Плывём тихо, не разговариваем, не плещем водой. Когда сильно жить хочешь, всё делаешь, как следует. Никого учить не надо. Таким макаром дошли до середины. Вдруг бац, прожектора по глади зарябили. Откуда взялись – понятия не имели. У меня внутри всё оборвалось. Вцепился руками в лафет и замер, ни жив, ни мертв. А жёлтый луч шарит по воде, то по берегу, то по кустам. Даже ребята в воде застыли на месте. Как это им удалось, до сих пор не пойму. Вдруг один прожектор, скользнул по плоту, и осветил меня с ног до головы. От страха я обмер. Константин Иванович, как каменный стоял на другой стороне. Луч проскользнул и упал на воду. Прошло мгновение и, казалось всё прошло. Вдруг гробовую тишину разорвал ужасный грохот. Вот этот самый универсал заработал. Пули сыпались из него – не дай бог такое. Затем накрыли миномётами. Всё вокруг превратилось в сущий ад. Мины взрывались то тут, то там. Пулемёты, их было два, взяли нас под перекрёстный огонь. Мина разорвалась под плотом, и я ахнул под воду. Только вынырнул, а над головой эти коряги, сучья, ветки. Запутался в них и стал тонуть. Слышу, Каматозов кричит: «Товарищ капитан, стягивайте, стягивайте бревно, вон колесо уже под воду ушло, сейчас пушка свалится». Тут меня чуть и не порешили. Стукнуло бревно по уху, и пошёл я тихо на дно, главное без мучений. Дальше ничего не помню.
Очнулся уже на берегу.
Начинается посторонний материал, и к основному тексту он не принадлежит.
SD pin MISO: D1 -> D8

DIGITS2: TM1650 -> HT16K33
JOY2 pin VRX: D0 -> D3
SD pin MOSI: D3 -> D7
Темно, лежу на сырой земле, где-то недалеко слышатся тихие голоса. Голова болит, грудь давит, во рту неприятный привкус. Тут я закашлялся и стал выплёвывать воду. Подошли бойцы, товарищ капитан. Склонившись надо мной, он похлопал меня по спине:
– Ничего, Некрасов, ничего. Не утонул, значит не судьба тебе умереть. До старости доживёшь.
До сих пор помню его слова, как в воду глядел. Все полегли, один я живой. А ведь это он скинул пушку и под водой поймал меня за волосы. Судьба. Кто-то умирает, а кто-то живёт.
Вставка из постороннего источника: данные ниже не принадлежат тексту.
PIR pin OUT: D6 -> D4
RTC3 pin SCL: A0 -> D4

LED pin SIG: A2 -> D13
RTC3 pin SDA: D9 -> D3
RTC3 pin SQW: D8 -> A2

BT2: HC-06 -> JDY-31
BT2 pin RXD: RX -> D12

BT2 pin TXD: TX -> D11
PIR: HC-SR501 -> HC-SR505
Уже светало. Я оклемался и, кое-как поднялся. Ребята, осталось нас всего пять человек, со мной – шесть, были наверху. С трудом вскарабкавшись на берег, подошёл к своим. На траве, под кустом лежал Лёха. Весь в крови, с огромными рваными ранами на груди, без сознания. Какое-то шипение, свист и тяжёлое дыхание доносилось от него. Я внимательно посмотрел на него и обмер. Пулемёт, действительно поработал на славу. Он просто изрешетил его пулями. Оставалось загадкой, как вообще жизнь ещё держалась в этом теле. Сквозь огромную дыру в груди я видел его сердце. Оно продолжало биться, выталкивая последние капельки крови наружу. В изнеможении я упал на землю.
Где-то за рекой, за деревьями заалел закат. С реки подул слабый ветерок. Лёха очнулся. Лицо его почернело. На заляпанном кровью и грязью челе лихорадочно блестели глаза:
– Пи-ть, – чуть слышно прохрипел он.
Коньков приложил к его губам фляжку. Глотнув воды, он обвёл нас мутным взглядом. Увидев меня, он хотел улыбнуться, но губы не слушались его. Лишь в глазах мелькнул какой-то озорной, весёлый блеск. Коньков, приподняв голову, подложил шинель. Собравшись с силами, Лёха посмотрел на капитана и тихо просипел:
– Констатин Иван… а где это Чемульпо?
– Это порт на Дальнем Востоке, на берегу Жёлтого моря.